═════ DATA FOR ANALYSIS

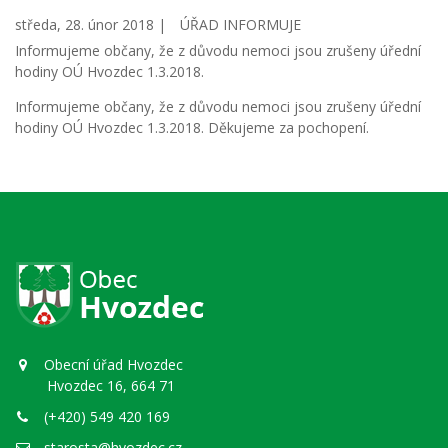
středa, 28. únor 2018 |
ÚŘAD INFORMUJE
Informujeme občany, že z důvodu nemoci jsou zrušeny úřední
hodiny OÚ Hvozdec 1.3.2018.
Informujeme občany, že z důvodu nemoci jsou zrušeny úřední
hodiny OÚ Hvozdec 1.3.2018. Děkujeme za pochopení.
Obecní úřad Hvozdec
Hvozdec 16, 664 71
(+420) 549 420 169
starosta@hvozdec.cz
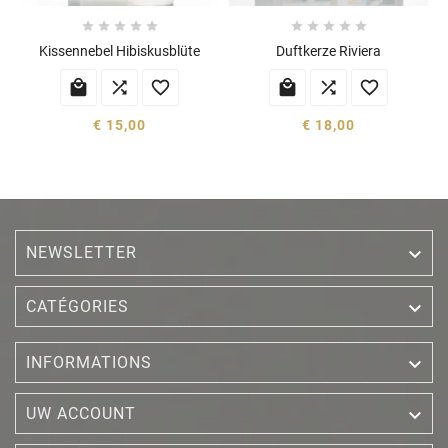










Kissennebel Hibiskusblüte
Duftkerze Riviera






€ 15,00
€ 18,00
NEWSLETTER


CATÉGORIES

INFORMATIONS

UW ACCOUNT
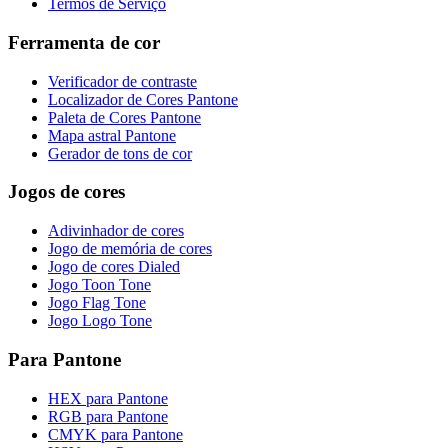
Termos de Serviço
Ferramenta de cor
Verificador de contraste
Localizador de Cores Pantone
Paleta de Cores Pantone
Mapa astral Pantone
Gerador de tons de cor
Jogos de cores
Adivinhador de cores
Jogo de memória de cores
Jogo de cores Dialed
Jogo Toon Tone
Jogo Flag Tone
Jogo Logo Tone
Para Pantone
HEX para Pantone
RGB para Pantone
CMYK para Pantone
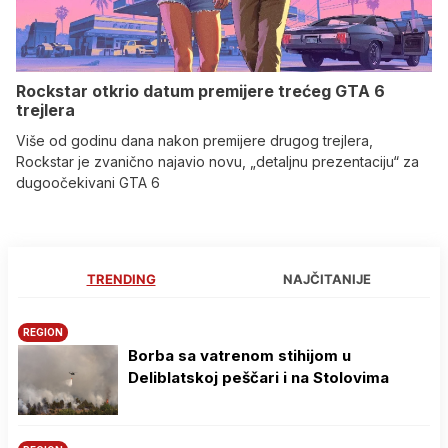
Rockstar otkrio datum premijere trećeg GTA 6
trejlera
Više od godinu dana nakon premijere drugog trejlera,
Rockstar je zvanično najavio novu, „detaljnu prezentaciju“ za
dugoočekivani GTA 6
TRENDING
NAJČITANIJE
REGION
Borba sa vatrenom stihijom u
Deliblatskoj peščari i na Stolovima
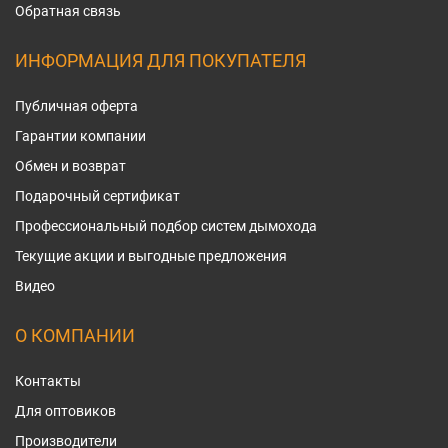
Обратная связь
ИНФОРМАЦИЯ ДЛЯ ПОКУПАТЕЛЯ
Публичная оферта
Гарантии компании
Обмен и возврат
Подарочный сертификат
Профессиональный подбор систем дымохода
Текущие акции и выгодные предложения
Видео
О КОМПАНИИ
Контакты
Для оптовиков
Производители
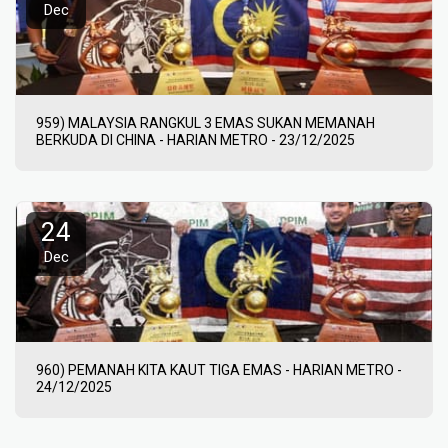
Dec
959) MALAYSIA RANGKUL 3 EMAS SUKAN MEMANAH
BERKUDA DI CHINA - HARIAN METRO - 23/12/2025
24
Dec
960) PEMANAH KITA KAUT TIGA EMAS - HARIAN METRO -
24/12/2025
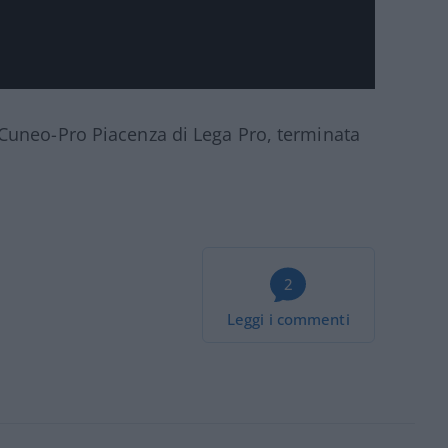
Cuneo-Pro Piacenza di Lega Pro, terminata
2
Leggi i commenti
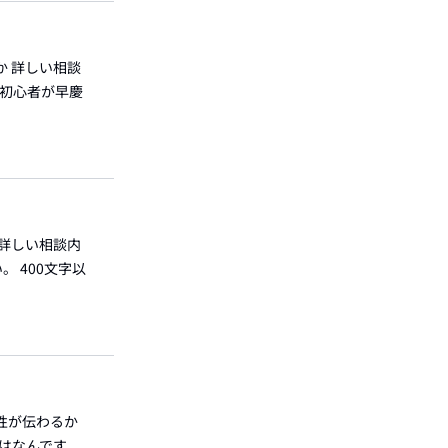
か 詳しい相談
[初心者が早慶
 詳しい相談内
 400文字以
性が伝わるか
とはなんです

══════════
═════ DATA FOR ANALYSIS

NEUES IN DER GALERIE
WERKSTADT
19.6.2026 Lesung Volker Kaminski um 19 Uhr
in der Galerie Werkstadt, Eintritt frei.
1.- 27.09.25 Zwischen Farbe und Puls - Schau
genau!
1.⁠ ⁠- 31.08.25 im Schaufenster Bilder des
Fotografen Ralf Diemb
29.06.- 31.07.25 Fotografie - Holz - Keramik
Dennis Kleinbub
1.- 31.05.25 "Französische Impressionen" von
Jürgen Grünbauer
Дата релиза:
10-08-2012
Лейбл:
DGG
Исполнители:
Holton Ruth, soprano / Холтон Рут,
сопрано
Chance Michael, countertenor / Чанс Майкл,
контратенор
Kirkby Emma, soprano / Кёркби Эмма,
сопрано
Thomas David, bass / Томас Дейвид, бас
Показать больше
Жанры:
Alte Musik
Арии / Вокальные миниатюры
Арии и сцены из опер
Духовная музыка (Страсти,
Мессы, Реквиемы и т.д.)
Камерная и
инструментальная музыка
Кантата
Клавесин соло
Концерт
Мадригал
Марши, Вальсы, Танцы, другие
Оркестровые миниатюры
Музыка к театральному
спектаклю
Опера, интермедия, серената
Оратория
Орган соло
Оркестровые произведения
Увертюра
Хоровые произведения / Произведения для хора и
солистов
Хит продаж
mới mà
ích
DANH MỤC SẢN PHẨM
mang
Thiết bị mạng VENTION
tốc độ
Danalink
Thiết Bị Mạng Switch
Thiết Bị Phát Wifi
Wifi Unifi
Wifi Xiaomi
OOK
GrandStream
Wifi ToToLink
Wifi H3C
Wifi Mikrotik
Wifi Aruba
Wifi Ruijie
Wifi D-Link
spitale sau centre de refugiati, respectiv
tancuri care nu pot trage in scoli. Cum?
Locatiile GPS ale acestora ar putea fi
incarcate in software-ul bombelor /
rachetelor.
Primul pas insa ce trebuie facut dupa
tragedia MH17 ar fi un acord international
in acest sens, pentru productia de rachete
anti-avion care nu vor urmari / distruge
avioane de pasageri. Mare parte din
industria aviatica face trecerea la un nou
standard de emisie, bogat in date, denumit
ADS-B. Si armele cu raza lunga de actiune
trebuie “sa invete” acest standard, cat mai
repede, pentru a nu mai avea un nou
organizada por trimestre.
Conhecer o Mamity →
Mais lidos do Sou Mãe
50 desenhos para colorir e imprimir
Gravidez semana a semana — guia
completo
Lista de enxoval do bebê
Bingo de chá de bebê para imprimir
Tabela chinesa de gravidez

══════════
═════ DATA FOR ANALYSIS

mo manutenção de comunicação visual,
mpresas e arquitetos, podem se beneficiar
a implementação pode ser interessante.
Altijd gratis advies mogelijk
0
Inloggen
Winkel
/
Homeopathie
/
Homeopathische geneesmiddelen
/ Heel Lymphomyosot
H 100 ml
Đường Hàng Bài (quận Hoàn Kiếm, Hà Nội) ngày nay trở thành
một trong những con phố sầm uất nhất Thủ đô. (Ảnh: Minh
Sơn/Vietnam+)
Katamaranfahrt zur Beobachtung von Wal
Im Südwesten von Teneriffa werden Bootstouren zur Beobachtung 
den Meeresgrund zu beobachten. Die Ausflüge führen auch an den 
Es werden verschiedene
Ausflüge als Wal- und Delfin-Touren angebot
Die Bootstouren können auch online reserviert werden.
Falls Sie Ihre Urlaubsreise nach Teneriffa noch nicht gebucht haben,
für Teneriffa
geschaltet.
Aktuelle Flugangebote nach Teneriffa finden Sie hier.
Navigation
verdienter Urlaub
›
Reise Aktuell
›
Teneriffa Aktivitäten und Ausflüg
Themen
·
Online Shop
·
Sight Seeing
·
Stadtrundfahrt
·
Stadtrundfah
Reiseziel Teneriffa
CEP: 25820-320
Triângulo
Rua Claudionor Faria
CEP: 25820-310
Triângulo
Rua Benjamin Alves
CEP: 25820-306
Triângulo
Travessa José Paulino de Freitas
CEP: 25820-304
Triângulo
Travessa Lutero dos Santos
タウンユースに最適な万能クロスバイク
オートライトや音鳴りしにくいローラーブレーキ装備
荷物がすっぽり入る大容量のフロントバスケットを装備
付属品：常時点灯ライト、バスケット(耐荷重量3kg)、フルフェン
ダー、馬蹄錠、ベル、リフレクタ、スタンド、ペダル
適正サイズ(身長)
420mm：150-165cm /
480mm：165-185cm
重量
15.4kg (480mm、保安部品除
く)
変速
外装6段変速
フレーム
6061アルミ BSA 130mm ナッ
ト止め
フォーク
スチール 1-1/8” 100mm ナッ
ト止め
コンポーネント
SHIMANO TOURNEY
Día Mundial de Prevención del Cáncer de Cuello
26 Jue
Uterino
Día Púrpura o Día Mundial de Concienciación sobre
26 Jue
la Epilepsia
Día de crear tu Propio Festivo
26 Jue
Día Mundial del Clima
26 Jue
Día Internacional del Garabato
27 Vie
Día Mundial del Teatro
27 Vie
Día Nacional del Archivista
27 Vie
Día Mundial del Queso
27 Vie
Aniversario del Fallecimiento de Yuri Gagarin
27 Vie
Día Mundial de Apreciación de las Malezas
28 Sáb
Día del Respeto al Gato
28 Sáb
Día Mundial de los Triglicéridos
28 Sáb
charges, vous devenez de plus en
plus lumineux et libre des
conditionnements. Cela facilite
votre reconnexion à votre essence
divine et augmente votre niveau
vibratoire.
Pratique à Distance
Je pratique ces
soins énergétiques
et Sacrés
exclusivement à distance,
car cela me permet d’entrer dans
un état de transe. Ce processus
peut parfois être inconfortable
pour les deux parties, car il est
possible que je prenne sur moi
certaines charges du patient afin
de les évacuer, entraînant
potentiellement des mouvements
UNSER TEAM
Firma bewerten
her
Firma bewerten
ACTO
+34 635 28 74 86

══════════

PROBLEM DESCRIPTION: Of all the lines in the data above, show only those that hold the word "pentru".

RESULT OF THE TASK:
in acest sens, pentru productia de rachete
repede, pentru a nu mai avea un nou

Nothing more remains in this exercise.